─── Texte extrait ───
Qu'on admire néanmoins jusqu'où l'homme peut pousser l'inconséquence ! Le fondateur de l'empire ne voulut point du titre de dictateur ou de roi. Sur la proposition de Plancus, célèbre transfuge d'Antoine, il en accepta un bien plus relevé, qu'on appliquait aux temples, à la faveur, à l'autorité même du maitre des dieux : celui d'Auguste, c'est-à-dire sacré, divin[13]. Ambition surhumaine, à laquelle Auguste arriva cependant, en vertu de la logique, dans l'antiquité, où l'État était tout, et à Rome où lui-même était l'État tout entier. La maîtresse de l'univers, la cité toute-puissante par excellence, n'avait-elle pas ses temples dans les provinces : temple de Rome, de la Fortune de Rome ! N'était-elle point divinisée ? Aujourd'hui que la cité se faisait homme, que la cité c'était César ou Octave, César ou Octave passaient naturellement dieux. Julius, après sa mort, avait déjà été mis au nombre des divinités ; on élevait à Pergame, à Alexandrie, à Lyon des temples à son héritier. Octave ne voulut point d'abord qu'on lui en élevât à Rome, en Italie ; il accepta du moins le titre d'Auguste. De son vivant il participera de la divinité. Ainsi une sorte de droit divin consacrera son pouvoir ; le monde aura pour dieu visible son maitre !

Il ne fallait pas moins de puissance au fondateur de l'empire pour raffermir la religion ébranlée par le scepticisme, rétablir la prospérité compromise par les factions, relever les lettres dispersées par les fureurs civiles, régénérer la famille atteinte de corruption, en un mot réformer la société après l'État. Mais c'est justement ici qu'éclatèrent le vice du système et la faiblesse de l'homme-dieu, en dépit de l'apothéose des Césars. Au moment où s'accomplit la plus étroite et la plus formidable union du pouvoir politique et du pouvoir religieux, naissait Celui qui venait annoncer au monde la distinction des deux puissances et préparer une société nouvelle fondée sur l'affranchissement des âmes. Le poète du siècle, ayant une conscience obscure de ce grand travail, prenait le change sur son vrai caractère quand il voyait renaître les temps de Saturne :

Magnus ab integro sæclorum nascitur ordo

Jam redit et virgo, redeunt Saturnia regna.

La révolution sociale n'était pas dans ce retour au passé où Virgile la voyait. Ce n'était pas dans son maure, dans celui qui le chargeait de chaînes nouvelles, c'était dans son libérateur, dans celui qui reprenait par la conscience l'œuvre de la liberté, que le monde devait reconnaître et proclamer l'homme-Dieu.
───
- _Action requise a_:
Répondez à ces questions sur le texte consacré à Auguste :
(i) Sur la proposition de qui le fondateur de l'empire accepta-t-il le titre d'Auguste ?
(ii) Dans quelles villes élevait-on des temples à l'héritier de Julius ?
(iii) Que voyait renaître le poète du siècle ?
─── Données disponibles ───
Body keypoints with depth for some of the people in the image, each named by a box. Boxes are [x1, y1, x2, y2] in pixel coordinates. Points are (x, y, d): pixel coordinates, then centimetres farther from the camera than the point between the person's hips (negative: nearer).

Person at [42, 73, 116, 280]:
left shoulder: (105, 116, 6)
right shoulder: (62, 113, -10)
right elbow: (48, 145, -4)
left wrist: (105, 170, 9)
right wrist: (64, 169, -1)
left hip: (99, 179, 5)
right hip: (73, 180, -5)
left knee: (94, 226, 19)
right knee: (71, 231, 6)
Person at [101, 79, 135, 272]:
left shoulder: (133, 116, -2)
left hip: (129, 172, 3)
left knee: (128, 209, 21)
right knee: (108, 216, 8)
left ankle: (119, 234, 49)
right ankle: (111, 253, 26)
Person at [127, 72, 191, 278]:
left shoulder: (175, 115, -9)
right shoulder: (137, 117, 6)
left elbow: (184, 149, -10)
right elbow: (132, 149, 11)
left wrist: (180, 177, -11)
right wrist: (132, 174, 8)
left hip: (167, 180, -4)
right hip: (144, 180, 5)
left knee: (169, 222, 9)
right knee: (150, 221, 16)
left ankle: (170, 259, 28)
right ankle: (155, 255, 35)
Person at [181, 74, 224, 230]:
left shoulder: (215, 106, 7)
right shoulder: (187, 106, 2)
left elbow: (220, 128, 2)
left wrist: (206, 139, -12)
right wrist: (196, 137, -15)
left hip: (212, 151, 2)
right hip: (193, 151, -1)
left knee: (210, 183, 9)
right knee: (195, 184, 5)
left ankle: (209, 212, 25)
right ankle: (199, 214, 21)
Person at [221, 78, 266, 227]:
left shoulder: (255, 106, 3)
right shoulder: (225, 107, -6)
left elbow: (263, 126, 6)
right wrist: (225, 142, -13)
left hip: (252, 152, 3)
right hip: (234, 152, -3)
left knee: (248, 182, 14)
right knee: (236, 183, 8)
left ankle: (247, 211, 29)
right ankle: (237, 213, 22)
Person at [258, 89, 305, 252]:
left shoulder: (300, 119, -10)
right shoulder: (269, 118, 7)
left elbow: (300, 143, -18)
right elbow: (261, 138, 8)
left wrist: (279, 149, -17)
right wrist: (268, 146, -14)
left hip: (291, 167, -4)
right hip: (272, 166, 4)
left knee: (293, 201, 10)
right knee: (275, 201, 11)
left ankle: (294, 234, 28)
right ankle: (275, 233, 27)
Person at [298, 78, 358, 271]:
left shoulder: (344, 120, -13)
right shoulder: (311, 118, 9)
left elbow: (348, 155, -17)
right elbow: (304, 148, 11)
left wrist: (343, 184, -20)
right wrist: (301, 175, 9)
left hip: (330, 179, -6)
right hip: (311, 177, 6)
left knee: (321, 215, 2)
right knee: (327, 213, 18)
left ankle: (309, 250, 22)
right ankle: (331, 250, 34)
───
─── Données disponibles ───
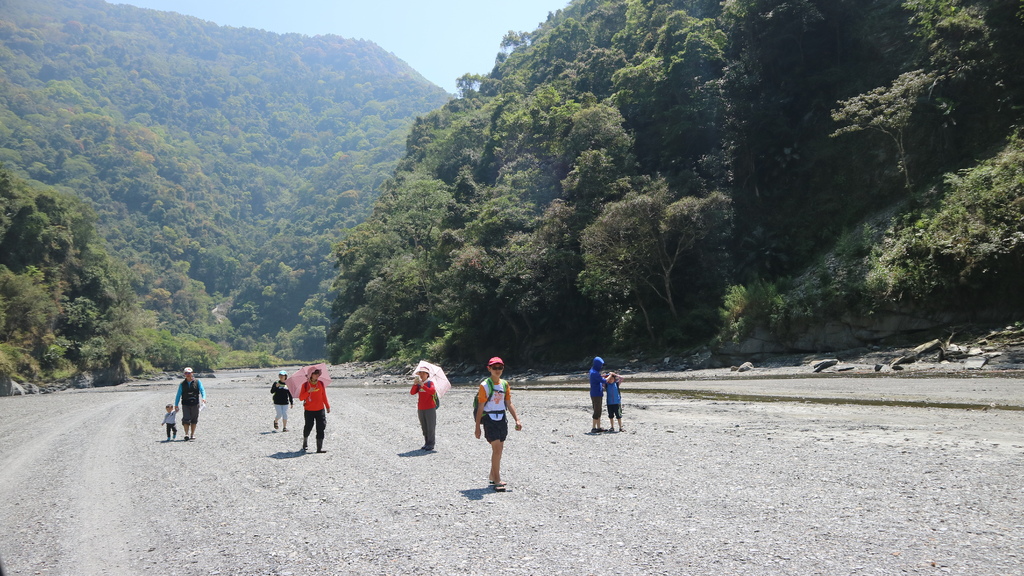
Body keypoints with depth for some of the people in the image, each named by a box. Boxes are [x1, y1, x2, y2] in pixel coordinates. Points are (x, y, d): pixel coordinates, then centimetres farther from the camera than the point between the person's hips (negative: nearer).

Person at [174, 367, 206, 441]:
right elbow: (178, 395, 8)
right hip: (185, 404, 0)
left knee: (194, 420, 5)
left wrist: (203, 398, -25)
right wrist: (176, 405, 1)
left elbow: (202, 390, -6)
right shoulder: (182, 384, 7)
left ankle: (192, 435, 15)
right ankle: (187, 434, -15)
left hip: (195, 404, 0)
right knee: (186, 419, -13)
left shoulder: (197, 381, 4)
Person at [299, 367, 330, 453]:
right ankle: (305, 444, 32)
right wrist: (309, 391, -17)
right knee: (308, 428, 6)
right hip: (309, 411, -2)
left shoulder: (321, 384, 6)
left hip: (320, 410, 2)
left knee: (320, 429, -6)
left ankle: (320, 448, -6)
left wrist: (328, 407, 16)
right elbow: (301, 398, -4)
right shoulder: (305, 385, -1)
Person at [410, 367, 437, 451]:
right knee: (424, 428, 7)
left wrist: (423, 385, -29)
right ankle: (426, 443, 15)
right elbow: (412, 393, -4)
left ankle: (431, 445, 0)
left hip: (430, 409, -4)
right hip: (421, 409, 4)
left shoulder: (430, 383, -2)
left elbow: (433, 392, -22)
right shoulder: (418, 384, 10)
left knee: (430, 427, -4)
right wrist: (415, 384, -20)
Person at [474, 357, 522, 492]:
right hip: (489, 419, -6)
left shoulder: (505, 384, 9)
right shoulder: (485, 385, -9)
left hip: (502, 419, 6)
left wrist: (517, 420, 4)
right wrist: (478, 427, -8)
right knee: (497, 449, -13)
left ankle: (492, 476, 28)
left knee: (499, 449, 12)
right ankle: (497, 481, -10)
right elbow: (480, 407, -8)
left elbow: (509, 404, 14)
───
- _Action requise b_: Dans les enregistrements, extrayez les lignes qui vont de la ligne contenant "left hip: (330, 179, -6)" à la ligne contenant "left ankle: (309, 250, 22)", ces deux lignes comprises, et recopiez-les sans aucune modification.

- _Solution a_:
(i) Il l'accepta sur la proposition de Plancus, célèbre transfuge d'Antoine.
(ii) On lui élevait des temples à Pergame, à Alexandrie et à Lyon.
(iii) Il voyait renaître les temps de Saturne.

- _Solution b_:
left hip: (330, 179, -6)
right hip: (311, 177, 6)
left knee: (321, 215, 2)
right knee: (327, 213, 18)
left ankle: (309, 250, 22)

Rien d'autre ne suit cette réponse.